Был в применении такого ружья и еще один важный положительный момент – снаряд летел не в воде, а в воздухе, и торпеды, лишившись поддержки и покровительства шельфовых ракетных платформ, не имели возможности засечь его на траектории и уклониться. При длине бухты в километр и боевой дальности ружья в пять километров, я мог долбить по тварям с борта «Толстозадого», удобно расположившись в шезлонге с картриджем лимонада у ног. К сожалению, ни шезлонга, ни лимонада в нашем распоряжении не было, но зато имелись продвинутые глубинные бомбы к нему, надкалиберные, повышенной мощности взрыва.
– Тебе в рубке-то тоже делать особо нечего, – сказал я Чернухе. – В прицел тяжелого ружья мы будем видеть всех тварей, и успеем принять меры, если боевой профиль для автомата облажается. Так что вооружайся, постреляем вволю.
– Прямо с брони? – В глазах Чернухи заблестели веселые искорки.
– Не вижу для этого никаких препятствий, сударыня.
Мы оба обвешались удобными патронташами с увесистыми снарядами, взяли по ружью и выбрались через шлюз наружу. Включив прицел, который высветил над стволом прямоугольную голографическую проекцию, я разглядел туманные профили скал, подсвеченный уровень моря, показания альтиметра, компаса и координатного модуля, но главное – стандартные радарные метки тварей. Их было много у входа в бухту, больше пятидесяти, но зато других поблизости не было видно, похоже, к нам стянулись все торпеды, выжившие после зачистки прилегающей акватории.
– Поохотимся, – произнес я, снарядил ружье реактивной глубиной бомбой и пальнул в одну из ближайших стай.
Я привык к тому, что торпеды после выстрела бросаются врассыпную. Они ведь сканируют пространство вокруг себя ультразвуком, и слух у них чуткий, и еще серединная линия, как у рыб, чувствительная к любым перепадам давления. Но реагируют они, только если выстрел произведен в воде. Мой же снаряд, выбитый из ствола первичным вышибным зарядом, врубил реактивный двигатель в пяти метрах от меня, стабилизировался на траектории, и понесся вдаль, оставляя за собой кучерявый след белого дыма. Чернуха, умница, не стала ждать, а тоже пальнула, в другую стаю, чтобы дать тварям меньше шансов принять решение.
Тяжелыми ружьями мы много раз пользовались, не только на тренировках, но и в бою, прикрываясь от атаки ракетных платформ, то есть, по воздушным целям осколочными заградительными снарядами.
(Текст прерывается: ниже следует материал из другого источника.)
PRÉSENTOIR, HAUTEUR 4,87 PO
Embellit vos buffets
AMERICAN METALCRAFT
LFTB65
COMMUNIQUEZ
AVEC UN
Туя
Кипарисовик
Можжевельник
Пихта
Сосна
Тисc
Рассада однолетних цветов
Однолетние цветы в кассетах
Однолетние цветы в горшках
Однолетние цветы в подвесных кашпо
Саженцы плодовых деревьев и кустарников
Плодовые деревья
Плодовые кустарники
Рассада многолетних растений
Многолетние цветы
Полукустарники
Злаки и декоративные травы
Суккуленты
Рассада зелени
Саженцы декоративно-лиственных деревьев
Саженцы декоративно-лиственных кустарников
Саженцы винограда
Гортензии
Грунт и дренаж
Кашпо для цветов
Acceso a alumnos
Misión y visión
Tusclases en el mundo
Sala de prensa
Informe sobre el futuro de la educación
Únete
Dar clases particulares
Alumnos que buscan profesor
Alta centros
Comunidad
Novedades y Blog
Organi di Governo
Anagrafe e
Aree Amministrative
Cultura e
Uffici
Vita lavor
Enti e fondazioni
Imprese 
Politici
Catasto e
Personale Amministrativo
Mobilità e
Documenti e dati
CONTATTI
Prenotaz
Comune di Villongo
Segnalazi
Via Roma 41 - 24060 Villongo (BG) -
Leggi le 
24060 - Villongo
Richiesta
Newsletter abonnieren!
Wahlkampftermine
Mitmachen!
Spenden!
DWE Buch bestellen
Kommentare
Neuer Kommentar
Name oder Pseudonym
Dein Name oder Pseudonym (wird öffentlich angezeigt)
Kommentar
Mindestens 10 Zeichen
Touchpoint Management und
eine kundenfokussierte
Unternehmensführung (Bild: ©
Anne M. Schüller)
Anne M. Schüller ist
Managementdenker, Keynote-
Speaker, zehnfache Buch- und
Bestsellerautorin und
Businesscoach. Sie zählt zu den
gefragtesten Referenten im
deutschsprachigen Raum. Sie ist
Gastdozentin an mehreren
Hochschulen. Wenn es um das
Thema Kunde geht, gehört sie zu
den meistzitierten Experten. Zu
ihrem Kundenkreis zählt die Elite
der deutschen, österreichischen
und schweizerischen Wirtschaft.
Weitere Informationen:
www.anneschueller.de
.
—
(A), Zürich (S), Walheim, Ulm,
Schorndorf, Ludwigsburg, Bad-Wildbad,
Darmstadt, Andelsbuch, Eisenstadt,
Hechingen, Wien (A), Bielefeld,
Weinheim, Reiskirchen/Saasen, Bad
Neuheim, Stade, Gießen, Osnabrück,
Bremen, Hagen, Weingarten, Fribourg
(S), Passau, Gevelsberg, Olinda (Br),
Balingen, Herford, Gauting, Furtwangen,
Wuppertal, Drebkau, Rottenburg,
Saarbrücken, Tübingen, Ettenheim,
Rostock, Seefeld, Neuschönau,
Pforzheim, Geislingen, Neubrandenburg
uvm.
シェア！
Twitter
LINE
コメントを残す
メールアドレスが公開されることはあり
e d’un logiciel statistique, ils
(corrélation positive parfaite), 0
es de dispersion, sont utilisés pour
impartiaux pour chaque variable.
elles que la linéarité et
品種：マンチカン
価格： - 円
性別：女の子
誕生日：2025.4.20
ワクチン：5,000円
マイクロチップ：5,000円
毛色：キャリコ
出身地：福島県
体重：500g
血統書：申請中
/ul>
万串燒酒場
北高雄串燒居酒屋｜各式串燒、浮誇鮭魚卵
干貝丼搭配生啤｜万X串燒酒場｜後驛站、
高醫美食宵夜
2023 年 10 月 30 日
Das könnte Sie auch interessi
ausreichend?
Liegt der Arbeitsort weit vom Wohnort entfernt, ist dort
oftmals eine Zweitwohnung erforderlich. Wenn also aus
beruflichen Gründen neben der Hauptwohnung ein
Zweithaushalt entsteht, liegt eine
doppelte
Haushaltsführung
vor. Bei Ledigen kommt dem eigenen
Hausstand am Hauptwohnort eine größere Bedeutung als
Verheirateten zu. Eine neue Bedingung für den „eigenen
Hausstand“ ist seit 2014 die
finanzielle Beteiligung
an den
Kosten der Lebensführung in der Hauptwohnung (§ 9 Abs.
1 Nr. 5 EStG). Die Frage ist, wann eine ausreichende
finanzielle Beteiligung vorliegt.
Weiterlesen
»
Глубинные бомбы к этим ружьям были для нас новой матчастью, мы не знали их мощности, и сколько торпед они могут убить при попадании в стаю. Знали мы только то, что на этих снарядах не надо вручную устанавливать замедлитель и глубину взрыва, это в автоматическом режиме делал вычислитель прицела. Но, честно говоря, сообразительностью он нас удивил. Понятно, что он знал положение каждой из торпед по локатору, дистанцию до них, и текущую глубину погружения, но одно дело иметь информацию, а совсем другое – отработать алгоритмы поведения снаряда на траектории. Тут, надо сказать, спецы-кибернетики постарались на славу.
Дело в том, что снаряды, разогнавшись на реактивной тяге, отстрелили еще не отработавшие двигатели заранее, задолго до достижения цели. Дальше боевая часть мчалась по баллистической траектории, согласно заранее созданной модели расположения относительно выбранной цели. Это исключало для торпед возможность хоть как-то услышать вой вырывающегося из дюзы раскаленного газа. Дальше больше. Торпеды ведь не мины, они не стоят на месте и не прилипли к грунту якорным жгутиком, они барражируют, лавируют, описывают дуги постоянно, заодно ловят рыбу или процеживают планктон для снабжения водометов глюкозой и жиром. Выпущенная из ружья ракета достигает цели достаточно быстро, но не моментально, и за это время твари успевают хоть немного уклониться от точки самого эффективного поражения. Но не в случае с нашими умными глубинными бомбами. Это чудо технической мысли, разогнавшись и отстрелив двигатели, не просто оказалось в свободном полете, а выпустило аэродинамические стабилизаторы и принялось ими подруливать в направлении уходящей цели.